Ce qu'il faut retenir
- Sept ans après sa mort, aucune mise en examen ni procès n’a été ouvert en France dans l’affaire Jeffrey Epstein.
- L’homme d’affaires américain possédait un appartement avenue Foch à Paris, utilisé comme base arrière européenne.
- Des victimes françaises et internationales attendent toujours une reconnaissance de leurs droits et une justice.
- Un podcast inédit, produit par Ouest France, révèle les connexions françaises de l’affaire.
- Arnaud Wajdzik, journaliste enquêtant pour Ouest France, explique pourquoi cette affaire est aussi une « affaire française ».
Paris, plaque tournante européenne d’Epstein
Jeffrey Epstein n’a pas choisi Paris au hasard. Selon les éléments recueillis par Ouest France, la capitale française servait de base arrière stratégique pour ses activités en Europe. Un appartement situé avenue Foch, l’un des quartiers les plus prestigieux de la ville, a notamment été identifié comme l’un de ses lieux de résidence en France. Ce bien immobilier, acquis dans les années 2000, aurait été utilisé pour des rencontres et des activités dont les contours restent encore flous aujourd’hui.
Les enquêtes menées Outre-Atlantique ont révélé l’ampleur du réseau d’Epstein, mais peu d’éléments ont filtré concernant ses connexions avec des personnalités ou des structures françaises. Pourtant, comme le rapporte Ouest France, des indices laissent penser que son influence s’étendait bien au-delà des États-Unis. Des victimes françaises figurent d’ailleurs parmi les plaignantes dans les procédures américaines, confirmant l’ancrage hexagonal de cette affaire.
Des victimes en quête de justice
Si les États-Unis ont mené des investigations poussées après l’arrestation d’Epstein en 2019, la France est restée en retrait. Sept ans après sa mort, aucun procès n’a abouti dans l’Hexagone, et aucune mise en examen n’a été prononcée. Pourtant, des victimes, françaises pour certaines, attendent toujours réparation. Selon les éléments révélés par Ouest France, certaines d’entre elles ont tenté de porter plainte en France, sans succès jusqu’à présent.
« Les victimes se heurtent à un mur procédural », explique Arnaud Wajdzik, qui a enquêté pour Ouest France. L’absence de cadre juridique clair et les réticences des autorités françaises à s’emparer pleinement de l’affaire expliquent en partie cette situation. Pourtant, les témoignages recueillis montrent que des réseaux locaux ont pu faciliter les activités d’Epstein en France, sans que cela ne donne lieu à des poursuites.
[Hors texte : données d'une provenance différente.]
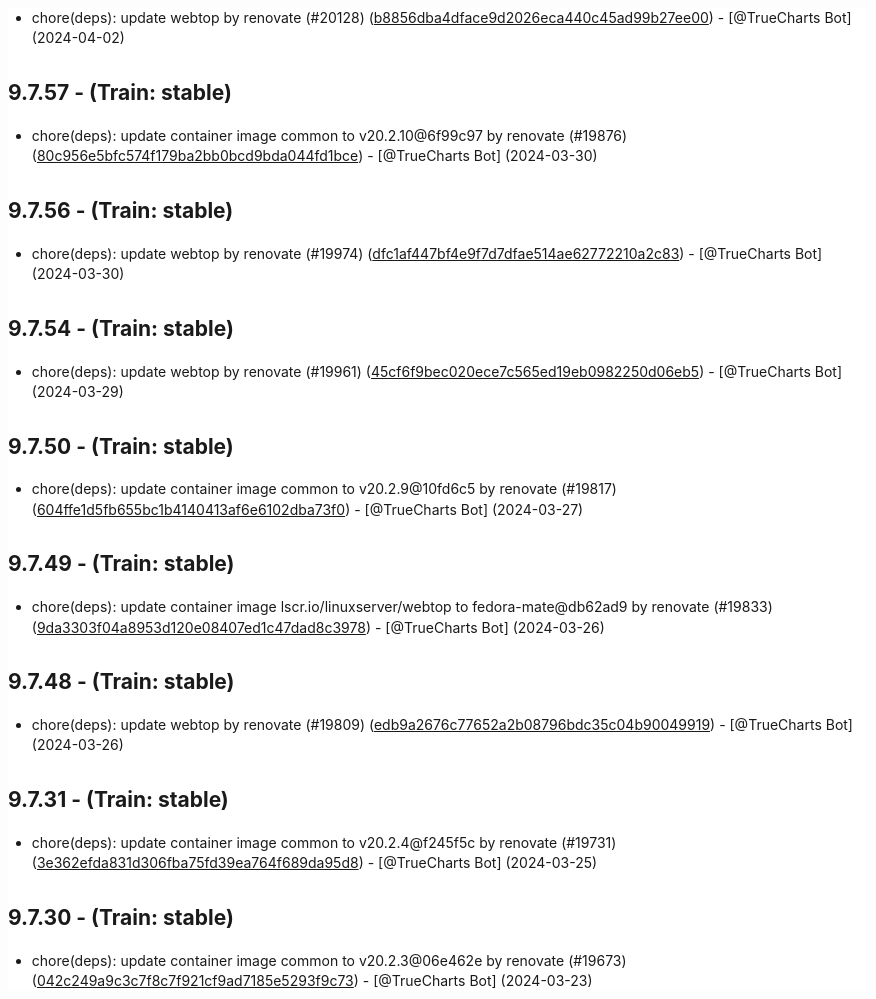 - chore(deps): update webtop by renovate (#20128) ([b8856dba4dface9d2026eca440c45ad99b27ee00](https://github.com/truecharts/charts/commit/b8856dba4dface9d2026eca440c45ad99b27ee00)) - [@TrueCharts Bot] (2024-04-02)

## 9.7.57 - (Train: stable)

- chore(deps): update container image common to v20.2.10@6f99c97 by renovate (#19876) ([80c956e5bfc574f179ba2bb0bcd9bda044fd1bce](https://github.com/truecharts/charts/commit/80c956e5bfc574f179ba2bb0bcd9bda044fd1bce)) - [@TrueCharts Bot] (2024-03-30)

## 9.7.56 - (Train: stable)

- chore(deps): update webtop by renovate (#19974) ([dfc1af447bf4e9f7d7dfae514ae62772210a2c83](https://github.com/truecharts/charts/commit/dfc1af447bf4e9f7d7dfae514ae62772210a2c83)) - [@TrueCharts Bot] (2024-03-30)

## 9.7.54 - (Train: stable)

- chore(deps): update webtop by renovate (#19961) ([45cf6f9bec020ece7c565ed19eb0982250d06eb5](https://github.com/truecharts/charts/commit/45cf6f9bec020ece7c565ed19eb0982250d06eb5)) - [@TrueCharts Bot] (2024-03-29)

## 9.7.50 - (Train: stable)

- chore(deps): update container image common to v20.2.9@10fd6c5 by renovate (#19817) ([604ffe1d5fb655bc1b4140413af6e6102dba73f0](https://github.com/truecharts/charts/commit/604ffe1d5fb655bc1b4140413af6e6102dba73f0)) - [@TrueCharts Bot] (2024-03-27)

## 9.7.49 - (Train: stable)

- chore(deps): update container image lscr.io/linuxserver/webtop to fedora-mate@db62ad9 by renovate (#19833) ([9da3303f04a8953d120e08407ed1c47dad8c3978](https://github.com/truecharts/charts/commit/9da3303f04a8953d120e08407ed1c47dad8c3978)) - [@TrueCharts Bot] (2024-03-26)

## 9.7.48 - (Train: stable)

- chore(deps): update webtop by renovate (#19809) ([edb9a2676c77652a2b08796bdc35c04b90049919](https://github.com/truecharts/charts/commit/edb9a2676c77652a2b08796bdc35c04b90049919)) - [@TrueCharts Bot] (2024-03-26)

## 9.7.31 - (Train: stable)

- chore(deps): update container image common to v20.2.4@f245f5c by renovate (#19731) ([3e362efda831d306fba75fd39ea764f689da95d8](https://github.com/truecharts/charts/commit/3e362efda831d306fba75fd39ea764f689da95d8)) - [@TrueCharts Bot] (2024-03-25)

## 9.7.30 - (Train: stable)

- chore(deps): update container image common to v20.2.3@06e462e by renovate (#19673) ([042c249a9c3c7f8c7f921cf9ad7185e5293f9c73](https://github.com/truecharts/charts/commit/042c249a9c3c7f8c7f921cf9ad7185e5293f9c73)) - [@TrueCharts Bot] (2024-03-23)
Un podcast pour lever le voile sur l’affaire française
Pour combler ce vide, Ouest France publie un podcast inédit, fruit de plusieurs mois d’enquête. Réalisé par Arnaud Wajdzik, ce documentaire audio plonge dans les zones d’ombre françaises de l’affaire Epstein. Il revient sur les éléments concrets recueillis en France : l’appartement avenue Foch, les réseaux d’influence, et les obstacles rencontrés par les victimes pour obtenir justice.
« Cette affaire ne peut plus être considérée comme uniquement américaine », souligne Wajdzik. « Les liens avec la France sont réels, et il est temps que les autorités françaises s’en saisissent pleinement. » Le podcast met notamment en lumière des témoignages de victimes, ainsi que des éléments inédits sur les connexions entre Epstein et des personnalités françaises. Une première dans le paysage médiatique français, selon Ouest France.
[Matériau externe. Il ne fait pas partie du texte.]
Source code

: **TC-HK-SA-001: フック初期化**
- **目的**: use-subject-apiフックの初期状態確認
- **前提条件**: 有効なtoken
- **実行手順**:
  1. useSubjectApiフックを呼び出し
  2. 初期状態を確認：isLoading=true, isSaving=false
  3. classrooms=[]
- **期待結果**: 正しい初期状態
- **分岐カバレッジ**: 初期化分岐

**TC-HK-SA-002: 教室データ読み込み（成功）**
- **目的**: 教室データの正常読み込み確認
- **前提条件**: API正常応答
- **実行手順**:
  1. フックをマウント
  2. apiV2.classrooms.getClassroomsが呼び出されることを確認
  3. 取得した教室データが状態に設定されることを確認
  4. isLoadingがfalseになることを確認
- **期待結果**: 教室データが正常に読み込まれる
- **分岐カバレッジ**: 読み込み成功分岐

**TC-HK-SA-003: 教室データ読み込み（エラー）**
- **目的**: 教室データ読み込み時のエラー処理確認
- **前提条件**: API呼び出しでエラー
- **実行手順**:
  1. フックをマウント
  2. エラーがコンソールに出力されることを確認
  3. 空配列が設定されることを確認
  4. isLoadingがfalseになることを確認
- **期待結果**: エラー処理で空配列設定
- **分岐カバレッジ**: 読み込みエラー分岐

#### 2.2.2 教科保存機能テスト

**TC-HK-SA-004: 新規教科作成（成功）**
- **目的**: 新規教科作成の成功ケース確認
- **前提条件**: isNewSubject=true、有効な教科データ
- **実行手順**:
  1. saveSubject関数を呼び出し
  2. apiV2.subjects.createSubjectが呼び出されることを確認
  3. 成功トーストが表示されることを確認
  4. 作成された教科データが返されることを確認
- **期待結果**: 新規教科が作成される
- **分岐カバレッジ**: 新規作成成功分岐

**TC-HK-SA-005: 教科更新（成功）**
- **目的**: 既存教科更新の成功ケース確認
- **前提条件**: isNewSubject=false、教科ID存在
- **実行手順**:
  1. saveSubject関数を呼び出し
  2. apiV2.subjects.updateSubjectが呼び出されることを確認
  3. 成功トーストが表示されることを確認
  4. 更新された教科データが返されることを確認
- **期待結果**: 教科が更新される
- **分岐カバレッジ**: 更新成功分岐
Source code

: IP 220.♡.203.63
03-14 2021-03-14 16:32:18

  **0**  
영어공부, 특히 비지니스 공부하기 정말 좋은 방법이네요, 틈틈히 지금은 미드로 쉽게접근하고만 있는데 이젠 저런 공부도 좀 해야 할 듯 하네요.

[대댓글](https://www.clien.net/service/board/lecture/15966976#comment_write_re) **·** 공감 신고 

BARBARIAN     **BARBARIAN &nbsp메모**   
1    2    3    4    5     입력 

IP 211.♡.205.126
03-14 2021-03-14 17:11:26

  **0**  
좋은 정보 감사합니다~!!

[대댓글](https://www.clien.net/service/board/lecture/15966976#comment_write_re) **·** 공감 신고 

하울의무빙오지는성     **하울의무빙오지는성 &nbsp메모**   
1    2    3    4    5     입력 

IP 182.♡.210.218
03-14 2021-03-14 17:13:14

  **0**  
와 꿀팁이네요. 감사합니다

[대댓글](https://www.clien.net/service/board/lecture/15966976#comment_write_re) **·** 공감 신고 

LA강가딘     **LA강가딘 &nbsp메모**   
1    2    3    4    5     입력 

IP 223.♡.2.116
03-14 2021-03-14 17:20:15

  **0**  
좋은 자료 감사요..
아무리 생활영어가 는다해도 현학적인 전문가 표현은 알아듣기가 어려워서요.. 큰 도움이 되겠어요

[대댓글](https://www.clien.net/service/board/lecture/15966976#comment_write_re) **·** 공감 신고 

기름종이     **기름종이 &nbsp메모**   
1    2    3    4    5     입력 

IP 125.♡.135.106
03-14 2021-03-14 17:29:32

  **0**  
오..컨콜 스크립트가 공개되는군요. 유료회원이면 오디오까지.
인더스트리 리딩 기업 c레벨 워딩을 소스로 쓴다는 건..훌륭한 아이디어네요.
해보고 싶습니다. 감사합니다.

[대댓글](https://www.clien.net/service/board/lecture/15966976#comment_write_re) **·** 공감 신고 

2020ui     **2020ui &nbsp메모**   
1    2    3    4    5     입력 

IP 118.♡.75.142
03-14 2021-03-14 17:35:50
Au-delà des frontières françaises, cette révélation soulève une question plus large : comment des réseaux criminels parviennent-ils à prospérer en s’appuyant sur des juridictions différentes ? La réponse déterminera en partie l’avenir de la lutte contre les réseaux de trafic et d’exploitation, qu’ils soient locaux ou internationaux.